Aim of the task ▸
Before copying, remove every picture, and then repeat all entries below precisely as written.

The records ▸
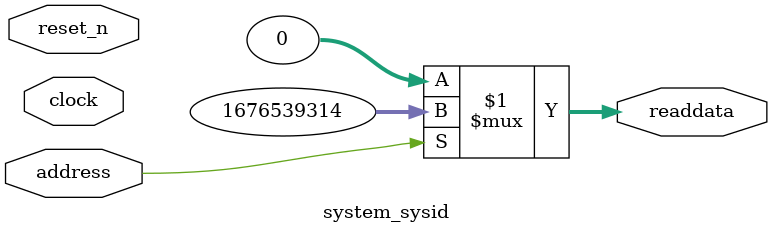
<source format=v>



// synthesis translate_off
`timescale 1ns / 1ps
// synthesis translate_on

// turn off superfluous verilog processor warnings 
// altera message_level Level1 
// altera message_off 10034 10035 10036 10037 10230 10240 10030 

module system_sysid (
               // inputs:
                address,
                clock,
                reset_n,

               // outputs:
                readdata
             )
;

  output  [ 31: 0] readdata;
  input            address;
  input            clock;
  input            reset_n;

  wire    [ 31: 0] readdata;
  //control_slave, which is an e_avalon_slave
  assign readdata = address ? 1676539314 : 0;

endmodule



</source>
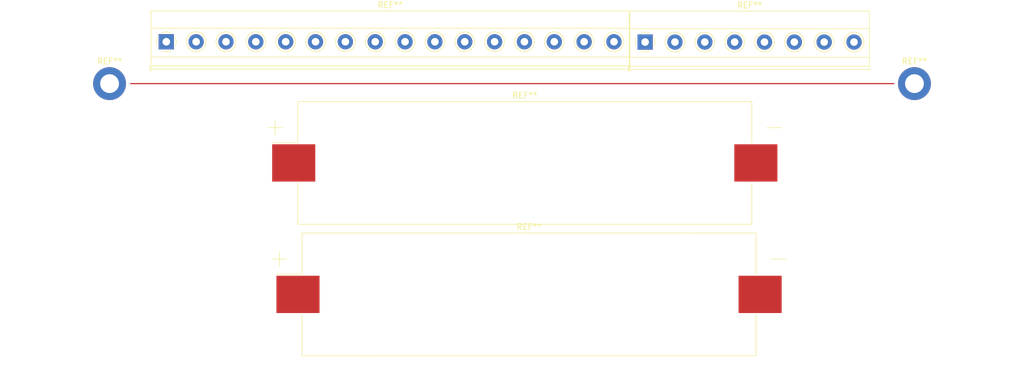
<source format=kicad_pcb>
(kicad_pcb
	(version 20240108)
	(generator "pcbnew")
	(generator_version "8.0")
	(general
		(thickness 1.6)
		(legacy_teardrops no)
	)
	(paper "A4")
	(layers
		(0 "F.Cu" signal)
		(31 "B.Cu" signal)
		(32 "B.Adhes" user "B.Adhesive")
		(33 "F.Adhes" user "F.Adhesive")
		(34 "B.Paste" user)
		(35 "F.Paste" user)
		(36 "B.SilkS" user "B.Silkscreen")
		(37 "F.SilkS" user "F.Silkscreen")
		(38 "B.Mask" user)
		(39 "F.Mask" user)
		(40 "Dwgs.User" user "User.Drawings")
		(41 "Cmts.User" user "User.Comments")
		(42 "Eco1.User" user "User.Eco1")
		(43 "Eco2.User" user "User.Eco2")
		(44 "Edge.Cuts" user)
		(45 "Margin" user)
		(46 "B.CrtYd" user "B.Courtyard")
		(47 "F.CrtYd" user "F.Courtyard")
		(48 "B.Fab" user)
		(49 "F.Fab" user)
		(50 "User.1" user)
		(51 "User.2" user)
		(52 "User.3" user)
		(53 "User.4" user)
		(54 "User.5" user)
		(55 "User.6" user)
		(56 "User.7" user)
		(57 "User.8" user)
		(58 "User.9" user)
	)
	(setup
		(pad_to_mask_clearance 0)
		(allow_soldermask_bridges_in_footprints no)
		(pcbplotparams
			(layerselection 0x00010fc_ffffffff)
			(plot_on_all_layers_selection 0x0000000_00000000)
			(disableapertmacros no)
			(usegerberextensions no)
			(usegerberattributes yes)
			(usegerberadvancedattributes yes)
			(creategerberjobfile yes)
			(dashed_line_dash_ratio 12.000000)
			(dashed_line_gap_ratio 3.000000)
			(svgprecision 4)
			(plotframeref no)
			(viasonmask no)
			(mode 1)
			(useauxorigin no)
			(hpglpennumber 1)
			(hpglpenspeed 20)
			(hpglpendiameter 15.000000)
			(pdf_front_fp_property_popups yes)
			(pdf_back_fp_property_popups yes)
			(dxfpolygonmode yes)
			(dxfimperialunits yes)
			(dxfusepcbnewfont yes)
			(psnegative no)
			(psa4output no)
			(plotreference yes)
			(plotvalue yes)
			(plotfptext yes)
			(plotinvisibletext no)
			(sketchpadsonfab no)
			(subtractmaskfromsilk no)
			(outputformat 1)
			(mirror no)
			(drillshape 1)
			(scaleselection 1)
			(outputdirectory "")
		)
	)
	(net 0 "")
	(footprint "MountingHole:MountingHole_3.2mm_M3_DIN965_Pad_TopBottom" (layer "F.Cu") (at 137 0))
	(footprint "Battery:BatteryHolder_Keystone_1042_1x18650" (layer "F.Cu") (at 70.675 13.5))
	(footprint "TerminalBlock_Phoenix:TerminalBlock_Phoenix_MKDS-1,5-8-5.08_1x08_P5.08mm_Horizontal" (layer "F.Cu") (at 91.155 -7.075))
	(footprint "Battery:BatteryHolder_Keystone_1042_1x18650" (layer "F.Cu") (at 71.4 35.875))
	(footprint "MountingHole:MountingHole_3.2mm_M3_DIN965_Pad_TopBottom" (layer "F.Cu") (at 0 0))
	(footprint "TerminalBlock_Phoenix:TerminalBlock_Phoenix_MKDS-1,5-16-5.08_1x16_P5.08mm_Horizontal" (layer "F.Cu") (at 9.655 -7.125))
	(gr_rect
		(start 3.5 0)
		(end 133.5 0)
		(stroke
			(width 0.2)
			(type default)
		)
		(fill none)
		(layer "F.Cu")
		(uuid "60056841-e42a-4c4c-97bf-6a23d9305c3b")
	)
)

</source>
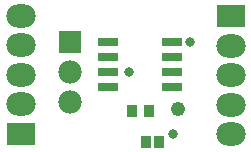
<source format=gts>
G04*
G04 #@! TF.GenerationSoftware,Altium Limited,CircuitMaker,2.2.1 (2.2.1.6)*
G04*
G04 Layer_Color=20142*
%FSLAX24Y24*%
%MOIN*%
G70*
G04*
G04 #@! TF.SameCoordinates,D96103DE-5CF1-4447-99B2-040B1386396B*
G04*
G04*
G04 #@! TF.FilePolarity,Negative*
G04*
G01*
G75*
%ADD18R,0.0690X0.0316*%
%ADD19R,0.0356X0.0415*%
%ADD20R,0.0336X0.0434*%
%ADD21C,0.0480*%
%ADD22O,0.0980X0.0780*%
%ADD23R,0.0980X0.0780*%
%ADD24R,0.0780X0.0780*%
%ADD25C,0.0780*%
%ADD26C,0.0330*%
D18*
X17550Y12000D02*
D03*
X17550Y12500D02*
D03*
X17550Y13000D02*
D03*
X17550Y13500D02*
D03*
X15424Y12000D02*
D03*
X15424Y12500D02*
D03*
X15424Y13000D02*
D03*
X15424Y13500D02*
D03*
D19*
X16674Y10150D02*
D03*
X17126Y10150D02*
D03*
D20*
X16776Y11200D02*
D03*
X16224Y11200D02*
D03*
D21*
X17750Y11250D02*
D03*
D22*
X19500Y10407D02*
D03*
X19500Y11391D02*
D03*
X19500Y13359D02*
D03*
X19500Y12375D02*
D03*
X12500Y12400D02*
D03*
X12500Y11416D02*
D03*
X12500Y13384D02*
D03*
X12500Y14369D02*
D03*
D23*
X19500Y14344D02*
D03*
X12500Y10431D02*
D03*
D24*
X14150Y13500D02*
D03*
D25*
X14150Y11500D02*
D03*
X14150Y12500D02*
D03*
D26*
X17593Y10407D02*
D03*
X18150Y13500D02*
D03*
X16100Y12500D02*
D03*
M02*

</source>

Answer box ▸
<source format=v>



// synthesis translate_off
`timescale 1ns / 1ps
// synthesis translate_on

// turn off superfluous verilog processor warnings 
// altera message_level Level1 
// altera message_off 10034 10035 10036 10037 10230 10240 10030 

module system_sysid (
               // inputs:
                address,
                clock,
                reset_n,

               // outputs:
                readdata
             )
;

  output  [ 31: 0] readdata;
  input            address;
  input            clock;
  input            reset_n;

  wire    [ 31: 0] readdata;
  //control_slave, which is an e_avalon_slave
  assign readdata = address ? 1676539314 : 0;

endmodule



</source>
<source format=kicad_pcb>
(kicad_pcb
	(version 20240108)
	(generator "pcbnew")
	(generator_version "8.0")
	(general
		(thickness 1.6)
		(legacy_teardrops no)
	)
	(paper "A4")
	(layers
		(0 "F.Cu" signal)
		(31 "B.Cu" signal)
		(32 "B.Adhes" user "B.Adhesive")
		(33 "F.Adhes" user "F.Adhesive")
		(34 "B.Paste" user)
		(35 "F.Paste" user)
		(36 "B.SilkS" user "B.Silkscreen")
		(37 "F.SilkS" user "F.Silkscreen")
		(38 "B.Mask" user)
		(39 "F.Mask" user)
		(40 "Dwgs.User" user "User.Drawings")
		(41 "Cmts.User" user "User.Comments")
		(42 "Eco1.User" user "User.Eco1")
		(43 "Eco2.User" user "User.Eco2")
		(44 "Edge.Cuts" user)
		(45 "Margin" user)
		(46 "B.CrtYd" user "B.Courtyard")
		(47 "F.CrtYd" user "F.Courtyard")
		(48 "B.Fab" user)
		(49 "F.Fab" user)
		(50 "User.1" user)
		(51 "User.2" user)
		(52 "User.3" user)
		(53 "User.4" user)
		(54 "User.5" user)
		(55 "User.6" user)
		(56 "User.7" user)
		(57 "User.8" user)
		(58 "User.9" user)
	)
	(setup
		(pad_to_mask_clearance 0)
		(allow_soldermask_bridges_in_footprints no)
		(pcbplotparams
			(layerselection 0x00010fc_ffffffff)
			(plot_on_all_layers_selection 0x0000000_00000000)
			(disableapertmacros no)
			(usegerberextensions no)
			(usegerberattributes yes)
			(usegerberadvancedattributes yes)
			(creategerberjobfile yes)
			(dashed_line_dash_ratio 12.000000)
			(dashed_line_gap_ratio 3.000000)
			(svgprecision 4)
			(plotframeref no)
			(viasonmask no)
			(mode 1)
			(useauxorigin no)
			(hpglpennumber 1)
			(hpglpenspeed 20)
			(hpglpendiameter 15.000000)
			(pdf_front_fp_property_popups yes)
			(pdf_back_fp_property_popups yes)
			(dxfpolygonmode yes)
			(dxfimperialunits yes)
			(dxfusepcbnewfont yes)
			(psnegative no)
			(psa4output no)
			(plotreference yes)
			(plotvalue yes)
			(plotfptext yes)
			(plotinvisibletext no)
			(sketchpadsonfab no)
			(subtractmaskfromsilk no)
			(outputformat 1)
			(mirror no)
			(drillshape 1)
			(scaleselection 1)
			(outputdirectory "")
		)
	)
	(net 0 "")
	(footprint "MountingHole:MountingHole_3.2mm_M3_DIN965_Pad_TopBottom" (layer "F.Cu") (at 137 0))
	(footprint "Battery:BatteryHolder_Keystone_1042_1x18650" (layer "F.Cu") (at 70.675 13.5))
	(footprint "TerminalBlock_Phoenix:TerminalBlock_Phoenix_MKDS-1,5-8-5.08_1x08_P5.08mm_Horizontal" (layer "F.Cu") (at 91.155 -7.075))
	(footprint "Battery:BatteryHolder_Keystone_1042_1x18650" (layer "F.Cu") (at 71.4 35.875))
	(footprint "MountingHole:MountingHole_3.2mm_M3_DIN965_Pad_TopBottom" (layer "F.Cu") (at 0 0))
	(footprint "TerminalBlock_Phoenix:TerminalBlock_Phoenix_MKDS-1,5-16-5.08_1x16_P5.08mm_Horizontal" (layer "F.Cu") (at 9.655 -7.125))
	(gr_rect
		(start 3.5 0)
		(end 133.5 0)
		(stroke
			(width 0.2)
			(type default)
		)
		(fill none)
		(layer "F.Cu")
		(uuid "60056841-e42a-4c4c-97bf-6a23d9305c3b")
	)
)

</source>
<source format=gts>
G04*
G04 #@! TF.GenerationSoftware,Altium Limited,CircuitMaker,2.2.1 (2.2.1.6)*
G04*
G04 Layer_Color=20142*
%FSLAX24Y24*%
%MOIN*%
G70*
G04*
G04 #@! TF.SameCoordinates,D96103DE-5CF1-4447-99B2-040B1386396B*
G04*
G04*
G04 #@! TF.FilePolarity,Negative*
G04*
G01*
G75*
%ADD18R,0.0690X0.0316*%
%ADD19R,0.0356X0.0415*%
%ADD20R,0.0336X0.0434*%
%ADD21C,0.0480*%
%ADD22O,0.0980X0.0780*%
%ADD23R,0.0980X0.0780*%
%ADD24R,0.0780X0.0780*%
%ADD25C,0.0780*%
%ADD26C,0.0330*%
D18*
X17550Y12000D02*
D03*
X17550Y12500D02*
D03*
X17550Y13000D02*
D03*
X17550Y13500D02*
D03*
X15424Y12000D02*
D03*
X15424Y12500D02*
D03*
X15424Y13000D02*
D03*
X15424Y13500D02*
D03*
D19*
X16674Y10150D02*
D03*
X17126Y10150D02*
D03*
D20*
X16776Y11200D02*
D03*
X16224Y11200D02*
D03*
D21*
X17750Y11250D02*
D03*
D22*
X19500Y10407D02*
D03*
X19500Y11391D02*
D03*
X19500Y13359D02*
D03*
X19500Y12375D02*
D03*
X12500Y12400D02*
D03*
X12500Y11416D02*
D03*
X12500Y13384D02*
D03*
X12500Y14369D02*
D03*
D23*
X19500Y14344D02*
D03*
X12500Y10431D02*
D03*
D24*
X14150Y13500D02*
D03*
D25*
X14150Y11500D02*
D03*
X14150Y12500D02*
D03*
D26*
X17593Y10407D02*
D03*
X18150Y13500D02*
D03*
X16100Y12500D02*
D03*
M02*

</source>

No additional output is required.